- _Data extract_:
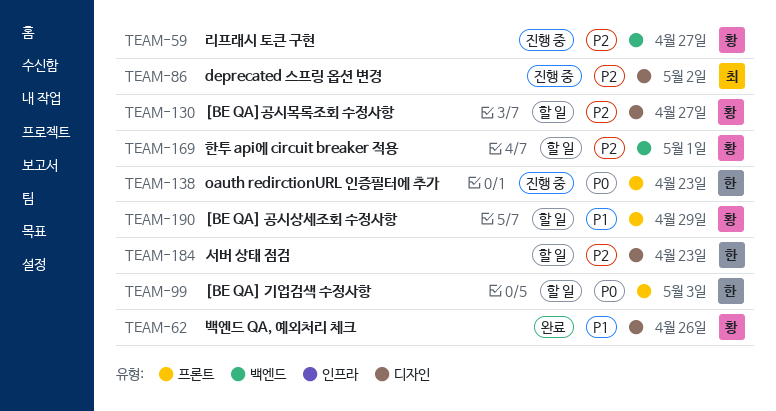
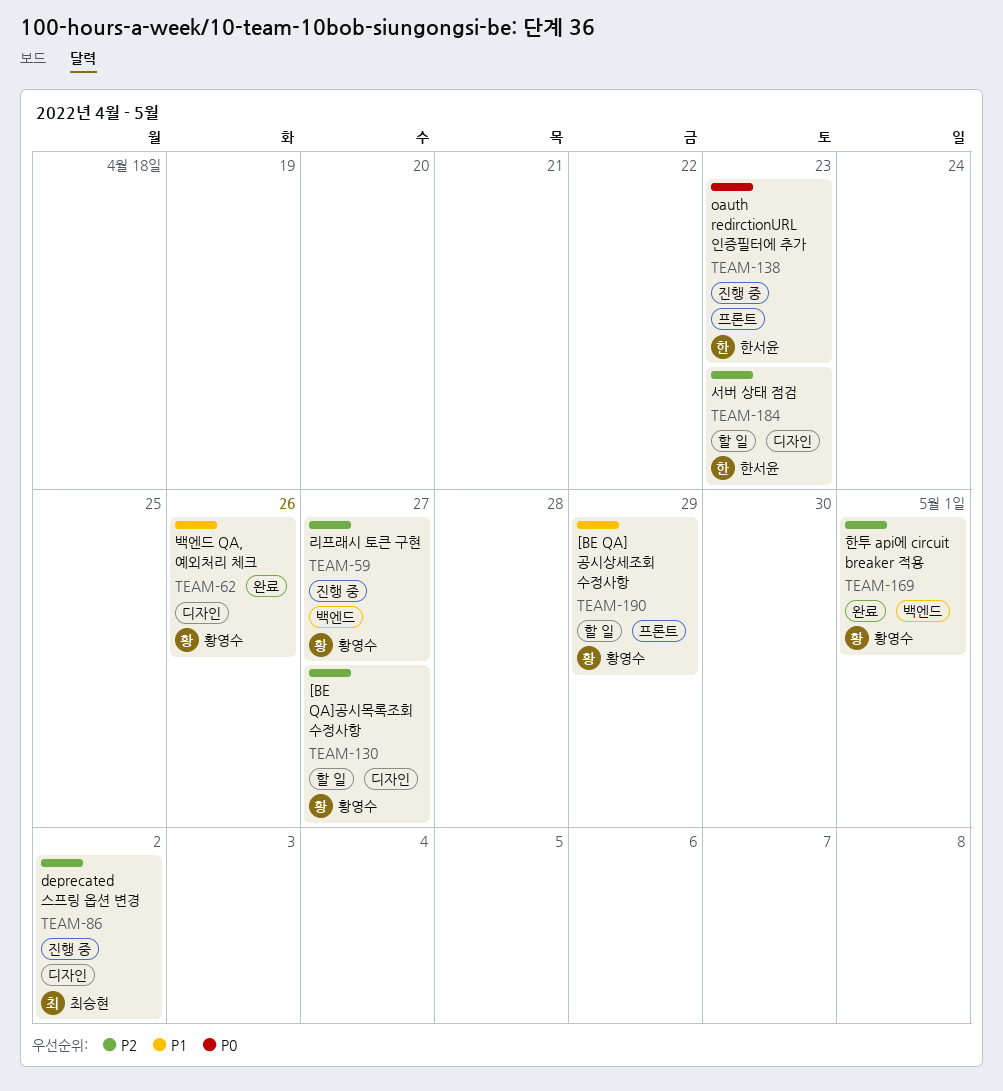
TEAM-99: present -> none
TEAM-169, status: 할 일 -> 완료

...

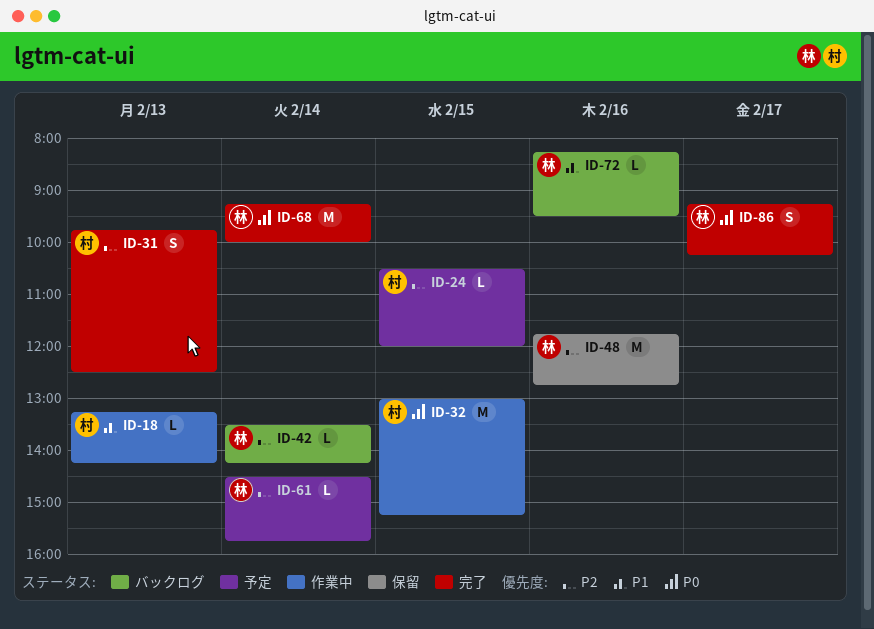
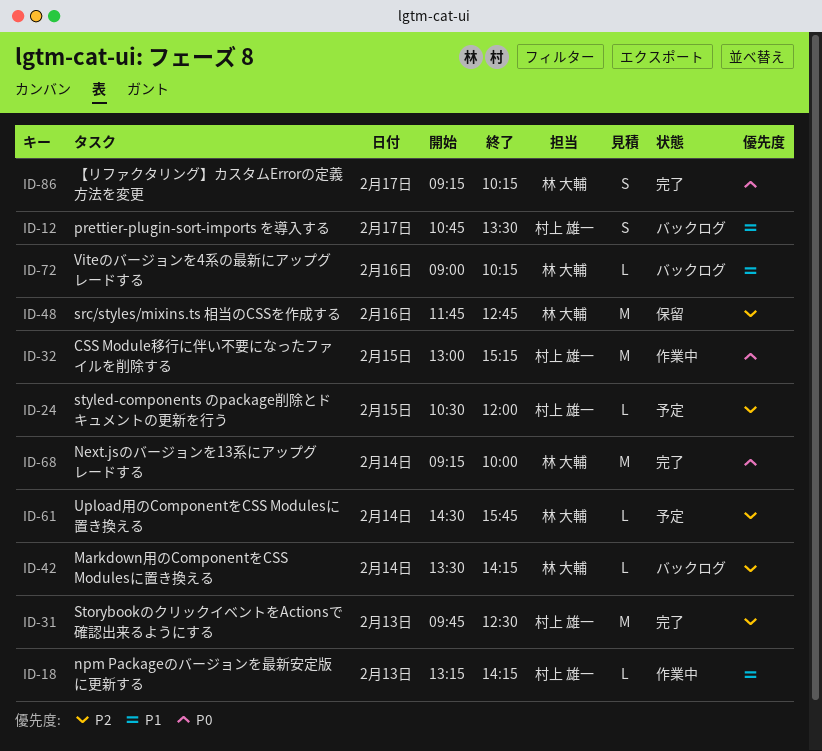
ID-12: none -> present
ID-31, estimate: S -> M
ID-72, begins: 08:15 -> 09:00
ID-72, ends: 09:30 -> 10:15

- _Directions for this task_: Among the lines above, which contain the word "TEAM"? Copy every one.

- _Written reply_:
TEAM-99: present -> none
TEAM-169, status: 할 일 -> 완료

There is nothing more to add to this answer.